Jadi, kembali lagi kepada kata “jihad” yang ada di dalam Alquran sebagaimana yang telah dijelaskan, bahwa kata itu tidak bisa diartikan dengan “perang,” karena untuk arti itu Alquran memakai kata “qital.” Tetapi, perintah “jihad” yang artinya “berjuang/bersungguh-sungguh” yang sifatnya umum itu juga berlaku bagi kita di dalam menjalani peperangan fisik terhadap orang-orang kafir yang memerangi kita, maksudnya adalah “kita harus berjuang, bersungguh-sungguh di dalam memerangi mereka, sampai mereka dapat dikalahkan atau disadarkan.”

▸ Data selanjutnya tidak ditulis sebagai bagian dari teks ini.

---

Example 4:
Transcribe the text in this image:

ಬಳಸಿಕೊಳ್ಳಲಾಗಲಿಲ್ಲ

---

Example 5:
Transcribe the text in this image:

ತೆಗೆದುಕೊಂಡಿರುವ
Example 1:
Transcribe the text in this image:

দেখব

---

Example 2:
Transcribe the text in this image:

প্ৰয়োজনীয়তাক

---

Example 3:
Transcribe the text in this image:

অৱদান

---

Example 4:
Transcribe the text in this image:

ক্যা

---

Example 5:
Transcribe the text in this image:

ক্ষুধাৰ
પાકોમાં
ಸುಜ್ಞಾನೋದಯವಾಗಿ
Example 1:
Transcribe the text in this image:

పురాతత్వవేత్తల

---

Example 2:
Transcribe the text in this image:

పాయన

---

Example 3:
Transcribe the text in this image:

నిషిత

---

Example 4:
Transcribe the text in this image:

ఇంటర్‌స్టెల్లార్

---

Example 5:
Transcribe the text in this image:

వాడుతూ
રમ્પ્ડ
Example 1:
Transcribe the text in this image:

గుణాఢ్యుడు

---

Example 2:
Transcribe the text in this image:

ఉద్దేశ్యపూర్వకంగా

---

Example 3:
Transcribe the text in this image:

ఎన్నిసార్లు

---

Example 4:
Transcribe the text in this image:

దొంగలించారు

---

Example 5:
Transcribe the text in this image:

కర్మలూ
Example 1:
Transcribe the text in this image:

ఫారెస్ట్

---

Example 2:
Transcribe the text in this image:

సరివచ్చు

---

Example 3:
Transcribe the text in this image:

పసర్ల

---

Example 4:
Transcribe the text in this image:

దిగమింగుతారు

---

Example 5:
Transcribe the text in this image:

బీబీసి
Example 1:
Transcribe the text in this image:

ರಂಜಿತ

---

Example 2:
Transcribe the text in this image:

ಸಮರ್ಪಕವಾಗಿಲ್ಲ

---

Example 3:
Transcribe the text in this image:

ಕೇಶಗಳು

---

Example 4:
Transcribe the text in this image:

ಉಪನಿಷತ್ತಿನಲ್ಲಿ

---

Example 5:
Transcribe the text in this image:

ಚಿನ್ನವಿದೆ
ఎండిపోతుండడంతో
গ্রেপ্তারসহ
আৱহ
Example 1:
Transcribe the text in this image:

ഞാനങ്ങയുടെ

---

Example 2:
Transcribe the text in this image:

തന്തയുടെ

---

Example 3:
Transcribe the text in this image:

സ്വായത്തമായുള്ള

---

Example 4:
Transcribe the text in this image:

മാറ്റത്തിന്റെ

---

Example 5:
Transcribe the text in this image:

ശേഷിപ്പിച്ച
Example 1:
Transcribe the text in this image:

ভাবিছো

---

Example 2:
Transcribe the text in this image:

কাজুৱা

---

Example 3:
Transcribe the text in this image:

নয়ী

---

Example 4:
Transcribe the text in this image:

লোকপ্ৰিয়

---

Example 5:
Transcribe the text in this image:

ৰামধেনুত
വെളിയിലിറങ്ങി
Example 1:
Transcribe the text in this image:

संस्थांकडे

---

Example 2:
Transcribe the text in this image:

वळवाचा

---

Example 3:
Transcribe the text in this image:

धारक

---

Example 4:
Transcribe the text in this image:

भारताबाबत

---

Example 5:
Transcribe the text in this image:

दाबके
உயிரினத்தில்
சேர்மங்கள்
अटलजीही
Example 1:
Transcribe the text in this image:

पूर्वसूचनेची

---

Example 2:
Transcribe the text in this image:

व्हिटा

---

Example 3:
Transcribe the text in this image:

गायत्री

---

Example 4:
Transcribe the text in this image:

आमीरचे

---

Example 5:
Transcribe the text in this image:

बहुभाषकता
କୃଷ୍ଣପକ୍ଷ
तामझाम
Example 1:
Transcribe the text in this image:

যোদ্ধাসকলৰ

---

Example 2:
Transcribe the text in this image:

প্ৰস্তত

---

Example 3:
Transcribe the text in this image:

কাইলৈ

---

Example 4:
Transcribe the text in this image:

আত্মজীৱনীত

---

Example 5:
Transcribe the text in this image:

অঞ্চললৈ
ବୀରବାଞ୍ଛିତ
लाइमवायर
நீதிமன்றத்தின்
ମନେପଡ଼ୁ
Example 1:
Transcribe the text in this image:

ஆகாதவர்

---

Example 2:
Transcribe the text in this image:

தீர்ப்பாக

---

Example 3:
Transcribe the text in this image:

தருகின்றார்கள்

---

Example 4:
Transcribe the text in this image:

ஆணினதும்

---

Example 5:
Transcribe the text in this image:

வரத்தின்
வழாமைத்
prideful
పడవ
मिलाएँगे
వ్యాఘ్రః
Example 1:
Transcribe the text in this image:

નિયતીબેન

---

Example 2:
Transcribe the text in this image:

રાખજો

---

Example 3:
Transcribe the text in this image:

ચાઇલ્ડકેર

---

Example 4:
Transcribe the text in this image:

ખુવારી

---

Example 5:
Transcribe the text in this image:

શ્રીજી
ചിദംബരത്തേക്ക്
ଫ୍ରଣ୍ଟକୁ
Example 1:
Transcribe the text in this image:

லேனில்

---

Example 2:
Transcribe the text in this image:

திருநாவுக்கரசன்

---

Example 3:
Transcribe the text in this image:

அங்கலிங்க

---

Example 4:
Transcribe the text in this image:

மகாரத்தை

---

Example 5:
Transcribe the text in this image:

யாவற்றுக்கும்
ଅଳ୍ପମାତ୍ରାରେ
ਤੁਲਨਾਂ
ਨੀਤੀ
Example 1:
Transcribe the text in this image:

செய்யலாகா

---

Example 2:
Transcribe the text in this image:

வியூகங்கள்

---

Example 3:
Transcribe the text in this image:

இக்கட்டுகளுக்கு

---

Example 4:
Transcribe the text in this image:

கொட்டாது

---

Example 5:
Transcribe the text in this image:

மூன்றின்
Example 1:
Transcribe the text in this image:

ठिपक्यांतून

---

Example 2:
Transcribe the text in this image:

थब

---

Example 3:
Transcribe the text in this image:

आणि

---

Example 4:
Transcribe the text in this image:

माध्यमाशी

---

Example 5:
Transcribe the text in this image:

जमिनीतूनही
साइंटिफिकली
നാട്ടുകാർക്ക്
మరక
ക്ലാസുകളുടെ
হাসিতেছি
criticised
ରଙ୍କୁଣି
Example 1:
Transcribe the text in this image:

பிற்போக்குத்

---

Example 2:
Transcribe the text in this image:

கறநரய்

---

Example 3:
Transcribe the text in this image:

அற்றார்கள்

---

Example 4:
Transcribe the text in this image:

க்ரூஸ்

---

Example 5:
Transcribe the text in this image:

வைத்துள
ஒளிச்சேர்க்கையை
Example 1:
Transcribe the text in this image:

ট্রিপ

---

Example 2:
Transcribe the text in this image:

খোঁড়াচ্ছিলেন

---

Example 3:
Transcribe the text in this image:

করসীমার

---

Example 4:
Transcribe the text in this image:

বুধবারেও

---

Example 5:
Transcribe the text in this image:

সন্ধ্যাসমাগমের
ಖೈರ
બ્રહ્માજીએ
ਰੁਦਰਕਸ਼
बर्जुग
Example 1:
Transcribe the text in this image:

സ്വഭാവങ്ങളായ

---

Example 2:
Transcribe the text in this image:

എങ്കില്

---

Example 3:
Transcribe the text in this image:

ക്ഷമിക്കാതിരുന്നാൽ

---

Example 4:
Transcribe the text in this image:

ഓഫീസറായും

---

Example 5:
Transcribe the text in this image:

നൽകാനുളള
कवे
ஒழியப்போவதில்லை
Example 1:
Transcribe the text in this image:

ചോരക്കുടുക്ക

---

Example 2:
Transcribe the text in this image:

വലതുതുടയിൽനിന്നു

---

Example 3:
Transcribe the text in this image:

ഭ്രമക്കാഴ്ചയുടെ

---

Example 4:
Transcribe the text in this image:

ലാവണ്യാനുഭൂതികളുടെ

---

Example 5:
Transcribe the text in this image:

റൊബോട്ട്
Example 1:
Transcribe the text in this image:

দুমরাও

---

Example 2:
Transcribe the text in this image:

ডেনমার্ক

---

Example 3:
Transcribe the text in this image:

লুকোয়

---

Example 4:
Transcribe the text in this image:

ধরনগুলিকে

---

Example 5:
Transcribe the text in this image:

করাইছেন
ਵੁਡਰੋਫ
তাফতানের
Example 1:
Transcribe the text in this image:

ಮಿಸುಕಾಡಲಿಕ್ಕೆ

Di samping itu, kalau kaum Muslimin tidak hati-hati di dalam memahami kata-kata yang ada dalam Alquran seperti yang telah dicontohkan di atas, maka kaum Muslimin akan terjebak, sehingga mereka akan menjadi sosok-sosok yang keras, kasar, dan bengis, yang kesemuanya ini akhirnya akan bertentangan dengan jiwa dari visi dan misi Islam yang “rohmatan lil ‘aalamin.” Dan di samping itu juga, kaum Muslimin harus lebih hati-hati lagi terhadap hadis-hadis palsu, yang dengan perantaraan meyakini dan mengamalkannya, mereka akan menjadi manusia-manusia kasar seperti yang telah disebutkan. Dalam hal ini, kita ambil contoh beberapa hadis palsu yang mengatakan, “Orang yang murtad atau keluar dari Islam itu harus dibunuh/halal darahnya; orang-orang yang musyrik itu harus diperangi sampai mereka mau membaca dua kalimat syahadat; kalau pemerintahan Islam tidak ada dalam sebuah negara, maka kaum Muslimin harus menyendiri ke hutan-hutan untuk mengadakan perang gerilya melawan pemerintahan yang mereka anggap kafir; kaum Muslimin diwajibkan mendengar dan taat yang membabibuta kepada pimpinan Islam walaupun punggung mereka dipukul dan harta mereka diambil; orang mukmin itu diibaratkan seperti unta yang ditusuk batang hidungnya/tidak boleh mengeluarkan pendapat yang lain dari pimpinan;

harus ikut kepada pimpinan ke mana saja mereka akan dihalau; dan lain-lain.” Sekali lagi, kesemuanya ini adalah hadis-hadis palsu yang Nabi saw. tidak pernah mengucapkannya. Karena isi dan jiwa dari hadis-hadis tersebut bertentangan dengan Alquran. Tentang hadis-hadis palsu yang disandarkan atas nama Rasulullah saw. seperti itu, penjelasannya dapat dilihat dalam Bab: “Kewajiban Taat Kepada Allah dan Rasul-Nya”.